Hutson has stayed true to himself as well, in terms of how he breeds cattle today. Sanders describes the mature cows as weighing 1,300 to 1,400 pounds.
“They’re not big, ‘framey’ cattle,” he adds. “They’re good, thick, big-boned cattle. They go out and do their job.”
These cattlemen expect a cow to go out and do her job without creep feed or special treatment. Cattle graze the crop residue from the farming operation, along with native and improved grass pastures.
The next step is informing the farmer and rancher.
“One of the biggest challenges we have now is showing the customer what feed efficiency can do for them,” Sanders says. “We’ve seen a world of difference in this herd, just in the 7 years Krista and I have been here.

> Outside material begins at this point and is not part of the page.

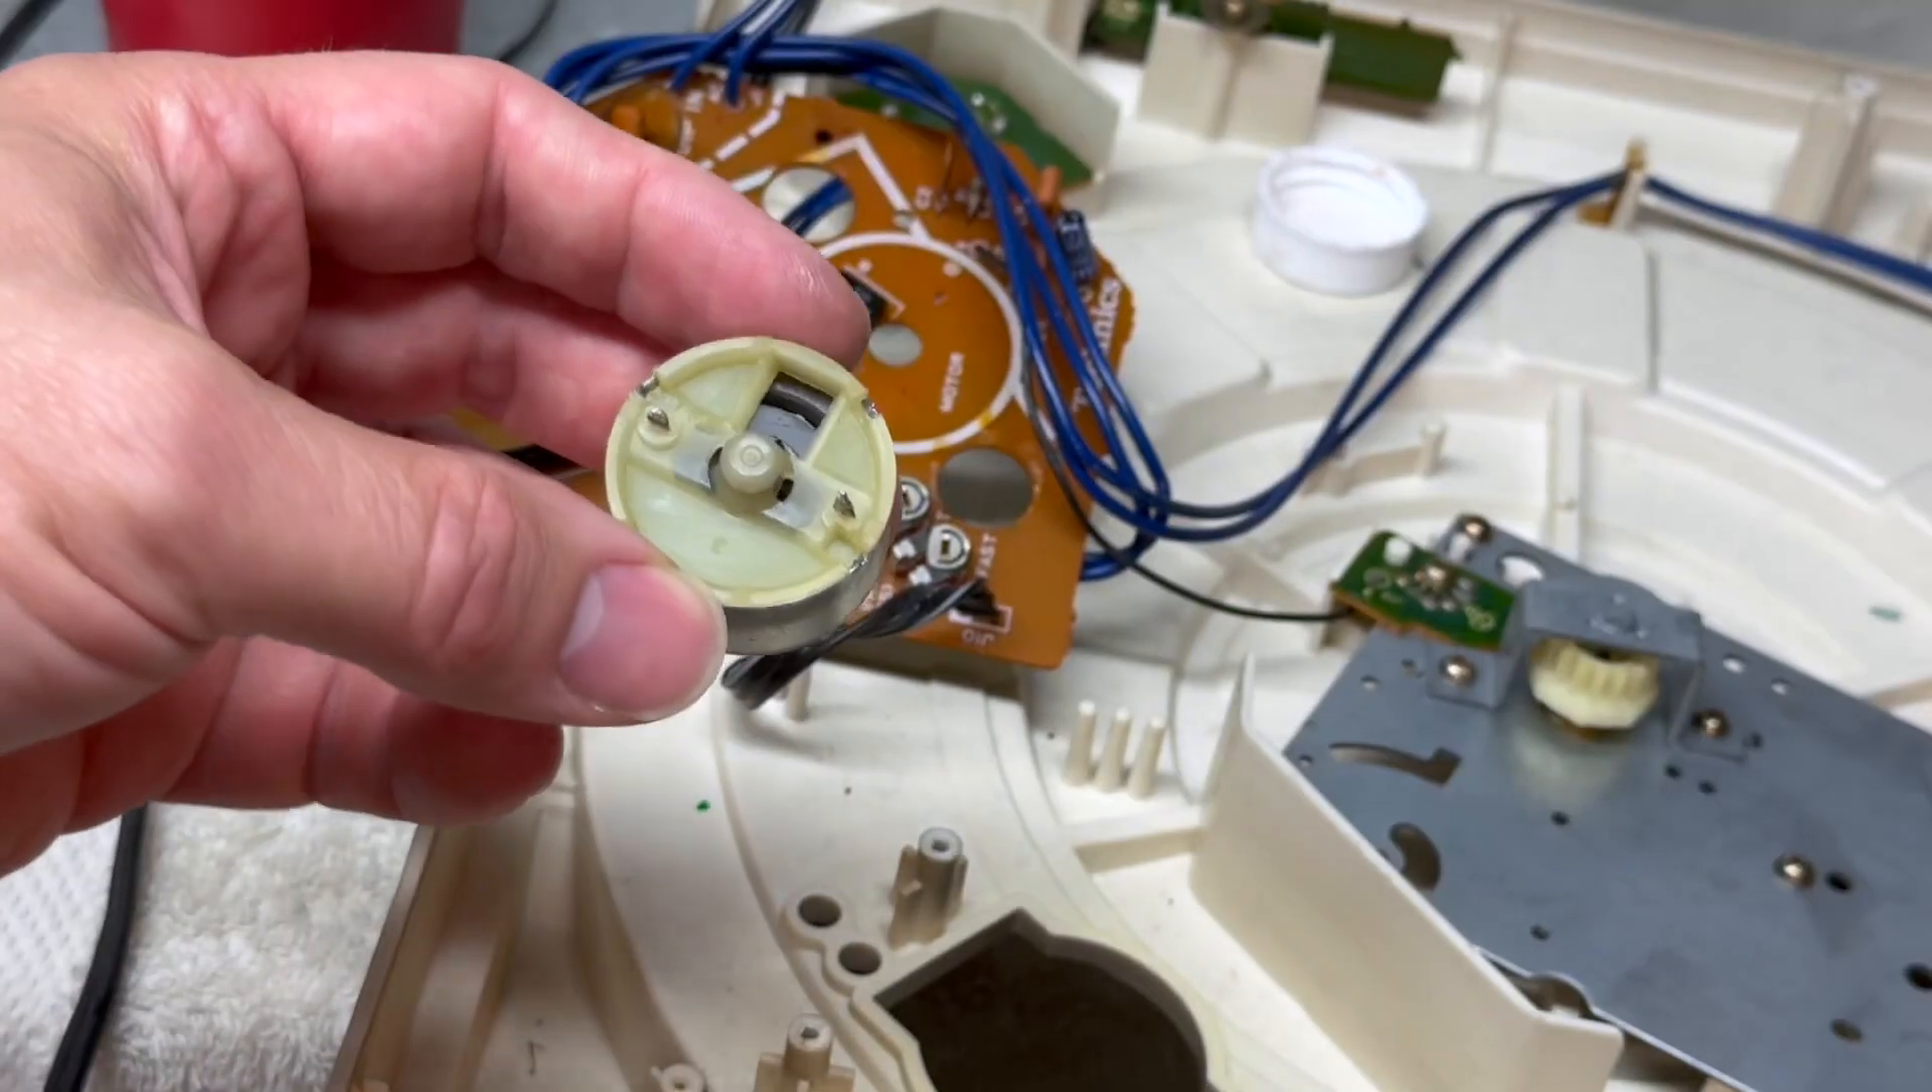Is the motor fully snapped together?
Yes.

We’ve made leaps and bounds.”
Sanders says most of this was made by using artificial insemination (AI) sires and cleanup bulls, while only testing a few females. “We’ve made such progress with the bulls that I really think we can take a bigger leap by testing all these females,” he adds. “We’re trying to show the farmers and ranchers how far and how quickly they can move by using feed-efficient bulls.”
“They see, and they look, and they hear, but they don’t understand, or they say, ‘This is the way I’ve always done it.’” says Hutson of this ongoing challenge.
Hutson Farms uses advertising, social media, and in-person presentations to help their customers better understand the value of feed efficiency in a commercial operation.
More research on the economics of feed efficiency is available, with those in academia talking about it too. “We hope it helps,” Hutson says.
For the bigger operations who need 8 to 15 bulls, this focus on efficiency is paying off and the cattlemen have seen many return customers. When they were selling out of the test in Nebraska, many customers began asking about the bulls with the BH brand.
“Research has shown they will get about 15 percent return on their money very quickly,” Hutson concludes.
Hutson Angus Farms is a web exclusive article written for The Cattleman magazine in February 2018.